• [Set tasks]:
**a.** Write out the stretch of the GT-R forum thread from "It will be my" through "weeks of ownerhip!", copying it word for word.
**b.** In the GT-R forum thread, what monthly payment does cerealuk give for the interest-free loan?

• [Supplied text]:
-- begin --

You can get a good MY10 car for 40k to 44k, so you are in the right area with 4k left over for insurance and a reserve fund... or get less on finance. :thumbsup:


However, I tend to be of the opinion that if you are going to buy a GT-R you need to see what it can actually do. Even if it's just a track day or two a year.
You see so many for sale that have never been launched or tracked. I have to wonder why they were bought. Pose factor? It's not what the car was made for.

The car is so awesome you just can't appreciate it on a public road. So my advice would be at least take it to a GTROC track day occasionally. 

---------------------------------------

Out of interest, you say you are borrowing £20k and repayment is £300 per month. Over 3 years I made it about £610 per month. I can't work that out.

One thing I wouldn't personally go for is either a balloon, PCP or 8 years finance. Because like all things the car is going to get old. Yes, it will be worth something in many years, but you could pay up front 8k for your car plus £20k savings and in five years when you fancy a change actually be worse off. Your repayments won't even be keeing up with the depreciation.

But that's just me.

At about £600 per month you are probably keeping up with depreciation on a MY10 if you don't buy an overpriced one.


----------



## cerealuk (Nov 20, 2011)

CT17 said:


> Out of interest, you say you are borrowing £20k and repayment is £300 per month. Over 3 years I made it about £610 per month. I can't work that out.
> 
> One thing I wouldn't personally go for is either a balloon, PCP or 8 years finance. Because like all things the car is going to get old. Yes, it will be worth something in many years, but you could pay up front 8k for your car plus £20k savings and in five years when you fancy a change actually be worse off. Your repayments won't even be keeing up with the depreciation.
> 
> But that's just me.


Understanding parents + Interest free loan over 5 years  = £333/month

The plan would be to pay it off quicker than 5 years but I figure that with a £28k deposit down and interest free payments, I will never be in negative equity. 

As for the track day.. I would love to track it but would be scared to unless I could get VERY good insurance. But I do see your point!


----------



## CT17 (Mar 25, 2011)

Are you going to use it much over winter?

Many people don't. If not I'd hold off, do a bit of research and generally hang about the forum before buying in Spring.

Your car will be worth less, but a MY10 will also have lost value and you'll have a much better idea before taking the plunge.

I joined the forum in March and bought in October.
That way I had a much better idea which model I wanted, what price was good and what I could afford before buying something on a spur of the moment.

Just a suggestion. :thumbsup:
It's a lot of money for a car.


----------



## cerealuk (Nov 20, 2011)

CT17 said:


> Are you going to use it much over winter?
> 
> Many people don't. If not I'd hold off, do a bit of research and generally hang about the forum before buying in Spring.
> 
> ...



It will be my only car (Assuming I dont keep the zed) so would get used just as much in the winter as the summer. That said we have has snow the last 2 years where I am and the 350z was a real bitch to drive in it.. spent most of my time sideways.. however I had been driving it for 8-10 months before I had to deal with snow so was jsut about able to cope. Might be a bit scarey driving a £40k+ car in the snow after only a few weeks of ownerhip!

-- end --

• [Entries shown]:

-- begin --

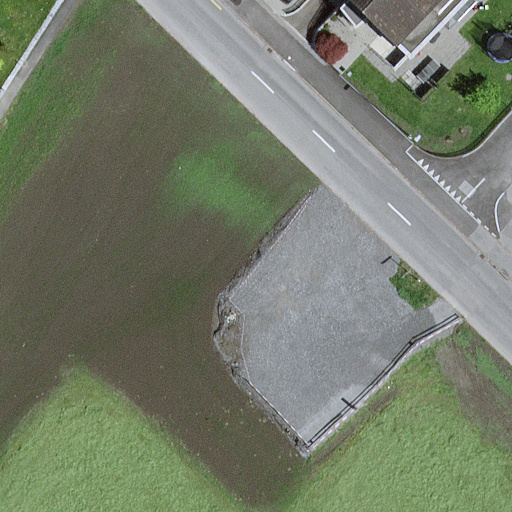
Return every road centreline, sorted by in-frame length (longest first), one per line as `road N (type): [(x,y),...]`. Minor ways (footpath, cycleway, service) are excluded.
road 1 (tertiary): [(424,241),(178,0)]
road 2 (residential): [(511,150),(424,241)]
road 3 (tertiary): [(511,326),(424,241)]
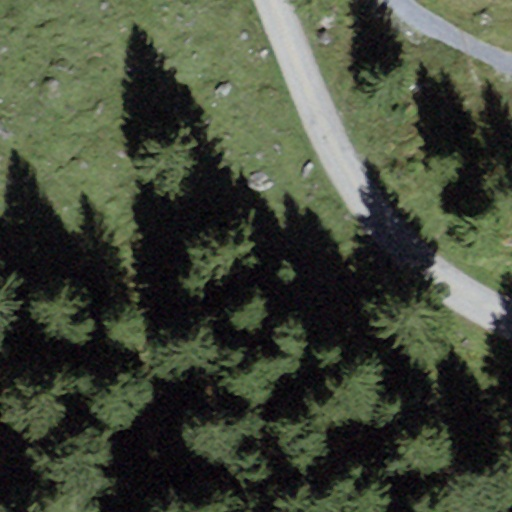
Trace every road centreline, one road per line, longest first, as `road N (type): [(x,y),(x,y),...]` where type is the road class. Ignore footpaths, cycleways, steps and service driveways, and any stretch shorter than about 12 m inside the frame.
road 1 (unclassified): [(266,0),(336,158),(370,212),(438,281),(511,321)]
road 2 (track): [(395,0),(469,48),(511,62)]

-- end --
-- begin --

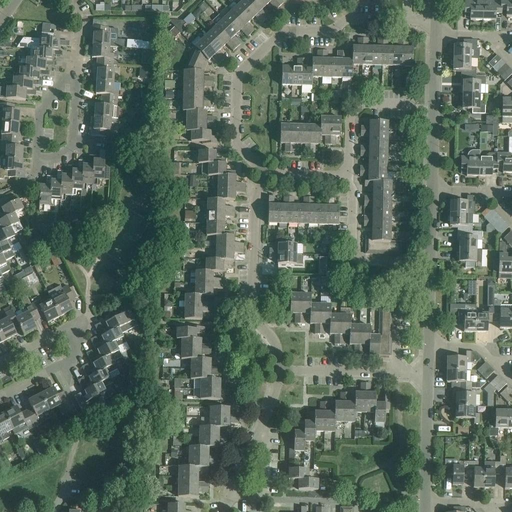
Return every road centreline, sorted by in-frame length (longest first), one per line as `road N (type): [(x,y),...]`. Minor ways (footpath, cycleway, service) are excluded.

-- end --

• [Results of the exercise]:
**a.**
It will be my only car (Assuming I dont keep the zed) so would get used just as much in the winter as the summer. That said we have has snow the last 2 years where I am and the 350z was a real bitch to drive in it.. spent most of my time sideways.. however I had been driving it for 8-10 months before I had to deal with snow so was jsut about able to cope. Might be a bit scarey driving a £40k+ car in the snow after only a few weeks of ownerhip!

**b.** £333 per month, on an interest-free loan over 5 years.